On the basis of the records below, report how many lines contain the word "отдаленных". Nothing else should be given.

(Page-level text extractions)
○ ○ ○ ○

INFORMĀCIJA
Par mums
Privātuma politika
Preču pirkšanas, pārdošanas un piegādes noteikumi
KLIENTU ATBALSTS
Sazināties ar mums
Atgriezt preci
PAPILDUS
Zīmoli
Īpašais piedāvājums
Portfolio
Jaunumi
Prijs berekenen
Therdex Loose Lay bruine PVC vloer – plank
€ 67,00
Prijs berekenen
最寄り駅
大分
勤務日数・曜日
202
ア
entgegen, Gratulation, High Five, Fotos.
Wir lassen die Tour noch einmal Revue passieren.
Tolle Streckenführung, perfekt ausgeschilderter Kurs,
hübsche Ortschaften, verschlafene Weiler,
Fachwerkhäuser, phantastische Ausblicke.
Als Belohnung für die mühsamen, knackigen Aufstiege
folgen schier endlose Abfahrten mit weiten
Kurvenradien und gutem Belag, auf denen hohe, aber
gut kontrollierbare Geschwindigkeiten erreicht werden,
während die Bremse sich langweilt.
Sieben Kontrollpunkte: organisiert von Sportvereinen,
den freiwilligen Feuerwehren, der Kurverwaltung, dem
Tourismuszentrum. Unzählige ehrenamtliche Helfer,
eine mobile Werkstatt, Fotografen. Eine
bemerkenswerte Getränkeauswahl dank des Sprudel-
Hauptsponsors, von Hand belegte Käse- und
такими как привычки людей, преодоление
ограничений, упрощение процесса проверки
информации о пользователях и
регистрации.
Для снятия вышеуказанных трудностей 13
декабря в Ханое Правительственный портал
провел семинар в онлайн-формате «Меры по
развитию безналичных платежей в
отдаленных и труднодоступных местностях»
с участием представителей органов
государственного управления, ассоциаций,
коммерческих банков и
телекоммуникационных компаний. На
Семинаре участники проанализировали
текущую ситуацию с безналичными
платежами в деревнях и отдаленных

○ ○ ○ ○

§ **The completed task**:
2